To do:
Your answer must repeat all of the entries word for word, without any images.
--- Data records Enclosed Below ---
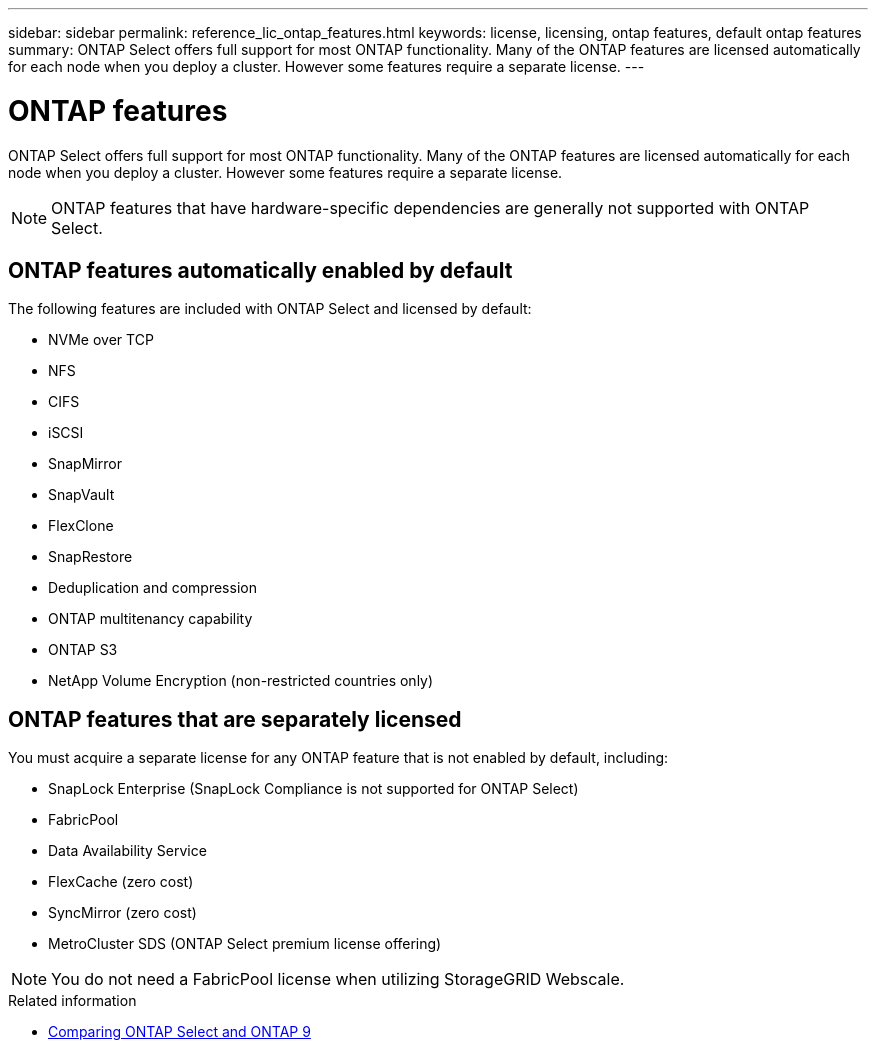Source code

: ---
sidebar: sidebar
permalink: reference_lic_ontap_features.html
keywords: license, licensing, ontap features, default ontap features
summary: ONTAP Select offers full support for most ONTAP functionality. Many of the ONTAP features are licensed automatically for each node when you deploy a cluster. However some features require a separate license.
---

= ONTAP features
:hardbreaks:
:nofooter:
:icons: font
:linkattrs:
:imagesdir: ./media/

[.lead]
ONTAP Select offers full support for most ONTAP functionality. Many of the ONTAP features are licensed automatically for each node when you deploy a cluster. However some features require a separate license.

[NOTE]
ONTAP features that have hardware-specific dependencies are generally not supported with ONTAP Select.

== ONTAP features automatically enabled by default

The following features are included with ONTAP Select and licensed by default:

* NVMe over TCP
* NFS
* CIFS
* iSCSI
* SnapMirror
* SnapVault
* FlexClone
* SnapRestore
* Deduplication and compression
* ONTAP multitenancy capability
* ONTAP S3
* NetApp Volume Encryption (non-restricted countries only)

== ONTAP features that are separately licensed

You must acquire a separate license for any ONTAP feature that is not enabled by default, including:

* SnapLock Enterprise (SnapLock Compliance is not supported for ONTAP Select)
* FabricPool
* Data Availability Service
* FlexCache (zero cost)
* SyncMirror (zero cost)
* MetroCluster SDS (ONTAP Select premium license offering)

[NOTE]
You do not need a FabricPool license when utilizing StorageGRID Webscale.

.Related information

* link:concept_ots_overview.html#comparing-ontap-select-and-ontap-9[Comparing ONTAP Select and ONTAP 9]

// 2023 Feb 15, GH issue 192
// 2023-04-05, ONTAPDOC-920
// 2023-10-17, Added info about snaplock compliance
--- End of Enclosed Data records ---
Output:
Source code

: ---
sidebar: sidebar
permalink: reference_lic_ontap_features.html
keywords: license, licensing, ontap features, default ontap features
summary: ONTAP Select offers full support for most ONTAP functionality. Many of the ONTAP features are licensed automatically for each node when you deploy a cluster. However some features require a separate license.
---

= ONTAP features
:hardbreaks:
:nofooter:
:icons: font
:linkattrs:
:imagesdir: ./media/

[.lead]
ONTAP Select offers full support for most ONTAP functionality. Many of the ONTAP features are licensed automatically for each node when you deploy a cluster. However some features require a separate license.

[NOTE]
ONTAP features that have hardware-specific dependencies are generally not supported with ONTAP Select.

== ONTAP features automatically enabled by default

The following features are included with ONTAP Select and licensed by default:

* NVMe over TCP
* NFS
* CIFS
* iSCSI
* SnapMirror
* SnapVault
* FlexClone
* SnapRestore
* Deduplication and compression
* ONTAP multitenancy capability
* ONTAP S3
* NetApp Volume Encryption (non-restricted countries only)

== ONTAP features that are separately licensed

You must acquire a separate license for any ONTAP feature that is not enabled by default, including:

* SnapLock Enterprise (SnapLock Compliance is not supported for ONTAP Select)
* FabricPool
* Data Availability Service
* FlexCache (zero cost)
* SyncMirror (zero cost)
* MetroCluster SDS (ONTAP Select premium license offering)

[NOTE]
You do not need a FabricPool license when utilizing StorageGRID Webscale.

.Related information

* link:concept_ots_overview.html#comparing-ontap-select-and-ontap-9[Comparing ONTAP Select and ONTAP 9]

// 2023 Feb 15, GH issue 192
// 2023-04-05, ONTAPDOC-920
// 2023-10-17, Added info about snaplock compliance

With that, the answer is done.